Two hijacker-pilots—Mohamed Atta and Ziad Jarrah weren't getting along in the months before 9/11. Jarrah had a girlfriend in Germany and had refused to cease contact with her or his family, angering Atta, the lead hijacker. And, the report said, Moussaoui had special status, having been hand-picked by Osama Bin Laden himself. But Mohammed was not enamored of Moussaoui, whom he called "Sally" in coded messages to another al-Qaeda operative, Ramzi Bin al-Shibh, a Yemeni cleric who tried but failed four times to get into the United States to participate in the 9/11 plot, the report said.

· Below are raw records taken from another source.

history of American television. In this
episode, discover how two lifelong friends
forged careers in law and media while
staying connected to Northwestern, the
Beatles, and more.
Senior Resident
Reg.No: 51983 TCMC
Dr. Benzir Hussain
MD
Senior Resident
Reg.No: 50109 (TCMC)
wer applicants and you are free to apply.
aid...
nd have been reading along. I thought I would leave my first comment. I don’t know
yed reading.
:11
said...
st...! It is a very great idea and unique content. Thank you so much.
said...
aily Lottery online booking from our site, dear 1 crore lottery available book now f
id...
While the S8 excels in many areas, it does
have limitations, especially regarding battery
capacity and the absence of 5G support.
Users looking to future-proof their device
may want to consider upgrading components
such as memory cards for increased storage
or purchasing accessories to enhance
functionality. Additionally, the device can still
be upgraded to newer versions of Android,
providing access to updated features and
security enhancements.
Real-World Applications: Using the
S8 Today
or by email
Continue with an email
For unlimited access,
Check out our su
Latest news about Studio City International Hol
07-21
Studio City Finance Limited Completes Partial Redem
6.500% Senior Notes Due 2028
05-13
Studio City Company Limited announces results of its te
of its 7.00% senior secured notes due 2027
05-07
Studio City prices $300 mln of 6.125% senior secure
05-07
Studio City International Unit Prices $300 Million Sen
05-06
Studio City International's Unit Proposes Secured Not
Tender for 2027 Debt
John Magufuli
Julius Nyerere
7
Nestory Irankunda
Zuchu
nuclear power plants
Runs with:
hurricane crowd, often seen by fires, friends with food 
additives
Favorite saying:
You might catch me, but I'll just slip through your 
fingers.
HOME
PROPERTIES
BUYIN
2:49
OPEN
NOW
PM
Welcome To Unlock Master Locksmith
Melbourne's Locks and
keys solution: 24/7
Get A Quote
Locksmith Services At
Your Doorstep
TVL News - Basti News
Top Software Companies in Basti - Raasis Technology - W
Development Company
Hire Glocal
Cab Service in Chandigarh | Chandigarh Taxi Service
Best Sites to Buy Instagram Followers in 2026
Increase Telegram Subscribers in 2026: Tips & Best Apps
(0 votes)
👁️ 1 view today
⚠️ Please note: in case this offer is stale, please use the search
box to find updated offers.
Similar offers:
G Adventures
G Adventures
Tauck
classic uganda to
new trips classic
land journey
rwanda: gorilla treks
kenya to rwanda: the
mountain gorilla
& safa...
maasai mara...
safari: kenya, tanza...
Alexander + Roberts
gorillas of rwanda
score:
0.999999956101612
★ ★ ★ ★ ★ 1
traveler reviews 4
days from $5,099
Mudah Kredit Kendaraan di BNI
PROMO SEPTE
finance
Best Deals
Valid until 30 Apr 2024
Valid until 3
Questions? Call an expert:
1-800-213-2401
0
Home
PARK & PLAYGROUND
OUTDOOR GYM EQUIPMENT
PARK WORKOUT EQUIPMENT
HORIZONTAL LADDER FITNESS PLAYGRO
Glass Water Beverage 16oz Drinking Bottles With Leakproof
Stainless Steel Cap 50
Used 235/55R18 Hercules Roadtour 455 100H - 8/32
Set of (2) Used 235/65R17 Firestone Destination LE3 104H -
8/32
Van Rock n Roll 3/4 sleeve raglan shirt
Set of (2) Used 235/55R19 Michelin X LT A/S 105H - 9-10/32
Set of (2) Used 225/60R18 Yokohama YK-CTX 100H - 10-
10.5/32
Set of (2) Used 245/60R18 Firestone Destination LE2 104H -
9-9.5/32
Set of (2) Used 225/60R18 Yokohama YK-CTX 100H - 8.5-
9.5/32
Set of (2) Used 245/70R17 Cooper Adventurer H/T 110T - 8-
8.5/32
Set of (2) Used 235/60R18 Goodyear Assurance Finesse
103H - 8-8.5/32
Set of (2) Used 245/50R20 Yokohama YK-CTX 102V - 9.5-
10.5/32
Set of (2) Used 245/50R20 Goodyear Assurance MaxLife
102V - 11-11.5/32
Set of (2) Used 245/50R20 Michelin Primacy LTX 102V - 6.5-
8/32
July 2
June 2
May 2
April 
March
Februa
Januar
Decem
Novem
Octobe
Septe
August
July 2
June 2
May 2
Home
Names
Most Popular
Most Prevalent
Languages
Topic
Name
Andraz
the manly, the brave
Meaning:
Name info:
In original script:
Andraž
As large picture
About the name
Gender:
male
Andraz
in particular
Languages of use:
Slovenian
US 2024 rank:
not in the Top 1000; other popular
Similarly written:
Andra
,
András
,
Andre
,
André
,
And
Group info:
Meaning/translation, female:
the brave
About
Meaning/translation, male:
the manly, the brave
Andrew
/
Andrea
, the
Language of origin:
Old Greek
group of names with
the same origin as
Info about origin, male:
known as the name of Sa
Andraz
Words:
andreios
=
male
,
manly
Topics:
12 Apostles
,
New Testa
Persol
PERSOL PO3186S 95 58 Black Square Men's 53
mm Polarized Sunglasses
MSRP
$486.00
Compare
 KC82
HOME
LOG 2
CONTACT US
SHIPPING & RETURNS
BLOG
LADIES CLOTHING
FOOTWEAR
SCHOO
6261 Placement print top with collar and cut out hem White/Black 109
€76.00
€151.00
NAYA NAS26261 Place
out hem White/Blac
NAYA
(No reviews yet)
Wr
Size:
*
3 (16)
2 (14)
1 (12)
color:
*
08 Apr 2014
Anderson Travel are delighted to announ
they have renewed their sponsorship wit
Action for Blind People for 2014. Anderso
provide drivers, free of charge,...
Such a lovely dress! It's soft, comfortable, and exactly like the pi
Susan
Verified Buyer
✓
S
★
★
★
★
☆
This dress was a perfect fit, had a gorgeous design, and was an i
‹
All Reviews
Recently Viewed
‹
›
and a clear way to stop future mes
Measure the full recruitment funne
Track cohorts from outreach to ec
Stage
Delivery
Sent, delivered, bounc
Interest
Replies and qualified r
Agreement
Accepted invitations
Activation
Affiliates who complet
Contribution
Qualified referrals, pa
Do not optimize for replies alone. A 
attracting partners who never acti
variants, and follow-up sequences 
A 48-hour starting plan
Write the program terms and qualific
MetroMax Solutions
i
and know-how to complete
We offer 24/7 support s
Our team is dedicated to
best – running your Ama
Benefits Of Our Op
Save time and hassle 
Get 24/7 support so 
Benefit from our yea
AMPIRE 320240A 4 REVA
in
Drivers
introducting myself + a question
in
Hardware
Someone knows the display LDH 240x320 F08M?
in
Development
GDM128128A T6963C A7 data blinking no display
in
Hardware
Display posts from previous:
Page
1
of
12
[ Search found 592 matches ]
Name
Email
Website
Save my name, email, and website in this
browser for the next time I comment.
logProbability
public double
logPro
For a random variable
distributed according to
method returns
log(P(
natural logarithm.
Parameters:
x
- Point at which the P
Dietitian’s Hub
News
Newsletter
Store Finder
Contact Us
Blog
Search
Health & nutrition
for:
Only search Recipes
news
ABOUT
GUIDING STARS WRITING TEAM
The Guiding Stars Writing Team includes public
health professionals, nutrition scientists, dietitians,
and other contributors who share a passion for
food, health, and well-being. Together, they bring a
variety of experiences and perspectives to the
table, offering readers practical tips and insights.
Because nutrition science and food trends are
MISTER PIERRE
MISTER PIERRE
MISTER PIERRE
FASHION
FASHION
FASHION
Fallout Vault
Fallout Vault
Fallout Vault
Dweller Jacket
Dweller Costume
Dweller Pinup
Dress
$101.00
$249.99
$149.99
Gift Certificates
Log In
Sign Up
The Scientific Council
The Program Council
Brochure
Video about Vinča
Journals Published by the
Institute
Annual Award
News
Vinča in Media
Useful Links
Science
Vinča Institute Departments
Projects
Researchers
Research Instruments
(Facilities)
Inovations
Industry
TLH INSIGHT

As a result of his uneasiness about Moussaoui, Mohammed kept the fiery operative apart from the 19 Sept. 11 hijackers, and the 9/11 Commission said there is no evidence of any contact between Moussaoui and Atta. Ultimately, Jarrah and Atta resolved their differences and Moussaoui was not needed on 9/11. Jarrah was the pilot of United Flight 93, which crashed in Pennsylvania after passengers revolted against the hijackers. Atta was the pilot on American Flight 11, the first plane to strike the World Trade Center in New York. Bin al-Shibh told U.S. interrogators that Mohammed did not learn of Moussaoui's August 2001 arrest until after 9/11. Had Mohammed and Bin Laden known of the arrest, Bin al-Shibh said, they might have cancelled the operation.
Posted by:Dan Darling

#5  since he's a foreigner, likely he won't get death, except at teh hands of fellow inmates - now that's judging by your peers
Posted by: Frank G   2005-04-23 3:17:42 PM  

#4  Alternatively, if he must be executed, be sure to televise the dipping of the bullets in pigs blood before he is shot.

Bury him in pigs skin. Televise it on Al Jazeera.

Voila: no more islamists wanting the death penalty.
Posted by: anon1   2005-04-23 3:11:07 PM  

#3  He wants execution. He gets to be a martyr then and has a quick and humane exit to his 71 virgins.

Instead, he should be kept alive, and served bacon every single day. He should be served by menstruating, naked women. His prison warders and handlers should all be gay men or females. He should have to take orders from them.

He should have his beard shaved off, in fact every hair of his body.

He should be paraded naked before women and gay men every day.

This hits him where it hurts: at his core beliefs. This is worse than death for this prick, this risks his very soul and makes him unclean before Allan.

Why? Because Allan said so, praise be to Allan!
Posted by: anon1   2005-04-23 3:09:35 PM  

#2  Take him out and shoot him. On national TV.

Pay per view. Donate any proceeds to a military charity.
Posted by: badanov   2005-04-23 1:37:08 PM  

#1  Death. Take him out and shoot him. On national TV.